* _Cara Mengerjakan_:
Transkripsikan secara persis bagian bacaan tentang kebebasan dan kemerdekaan, mulai dari "Sebab bila kebebasan" sampai dengan "dimaksud dengan kemerdekaan.".

====== Bacaan

Sebab bila kebebasan merupakan sebagai tujuan akhir maka kebebasan menjadi deterministic itu

sendiri, dalam arti bahwa ia tidak lagi berbeda dengan sebuah ranting ditengah lautan yang bergerak

kekiri dan kekanan dikarenakan arus dan bukan berdasarkan pilihannya. Kebebasan hanya merupakan

syarat (mesti) awal dalam menggapai cita-cita ideal (Kesempurnaan Tuhan) sebagai tujuan akhir dan

inilah yang dimaksud dengan kemerdekaan.

============
====== Catatan Tersedia

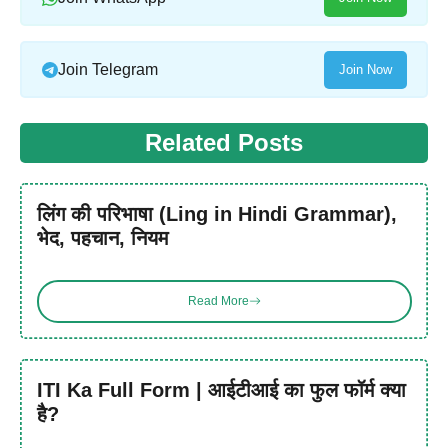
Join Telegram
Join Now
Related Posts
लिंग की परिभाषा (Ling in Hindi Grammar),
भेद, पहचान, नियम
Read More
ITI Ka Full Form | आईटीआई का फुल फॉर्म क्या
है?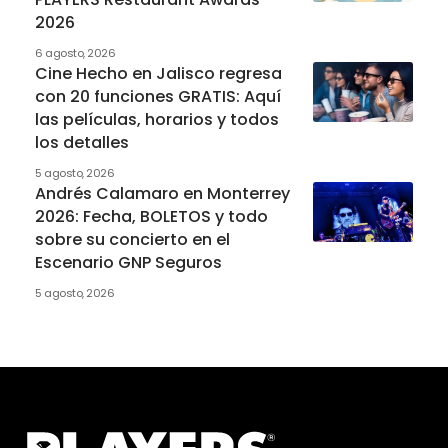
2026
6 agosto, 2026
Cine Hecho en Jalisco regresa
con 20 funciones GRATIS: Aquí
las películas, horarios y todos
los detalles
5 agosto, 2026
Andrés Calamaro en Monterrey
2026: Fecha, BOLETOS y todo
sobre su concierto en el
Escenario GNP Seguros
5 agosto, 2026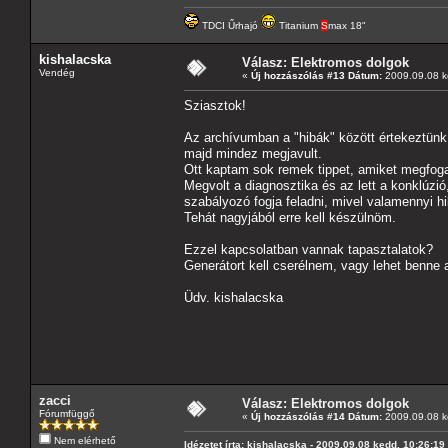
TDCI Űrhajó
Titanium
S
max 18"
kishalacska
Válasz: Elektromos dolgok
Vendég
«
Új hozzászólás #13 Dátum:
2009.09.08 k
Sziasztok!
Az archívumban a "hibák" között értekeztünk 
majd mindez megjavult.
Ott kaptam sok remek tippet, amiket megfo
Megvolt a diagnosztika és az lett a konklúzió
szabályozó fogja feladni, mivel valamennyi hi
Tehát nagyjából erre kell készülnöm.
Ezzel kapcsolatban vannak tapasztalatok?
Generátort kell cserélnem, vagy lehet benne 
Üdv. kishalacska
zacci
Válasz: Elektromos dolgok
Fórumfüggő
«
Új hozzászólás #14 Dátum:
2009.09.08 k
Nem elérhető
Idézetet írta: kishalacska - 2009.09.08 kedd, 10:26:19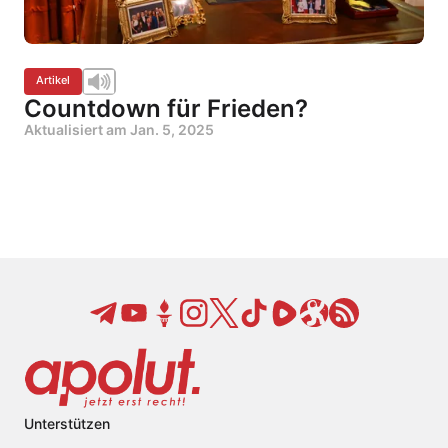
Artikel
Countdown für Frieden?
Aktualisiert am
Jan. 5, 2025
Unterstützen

============

* _Contoh Penyelesaian_:
Sebab bila kebebasan merupakan sebagai tujuan akhir maka kebebasan menjadi deterministic itu

sendiri, dalam arti bahwa ia tidak lagi berbeda dengan sebuah ranting ditengah lautan yang bergerak

kekiri dan kekanan dikarenakan arus dan bukan berdasarkan pilihannya. Kebebasan hanya merupakan

syarat (mesti) awal dalam menggapai cita-cita ideal (Kesempurnaan Tuhan) sebagai tujuan akhir dan

inilah yang dimaksud dengan kemerdekaan.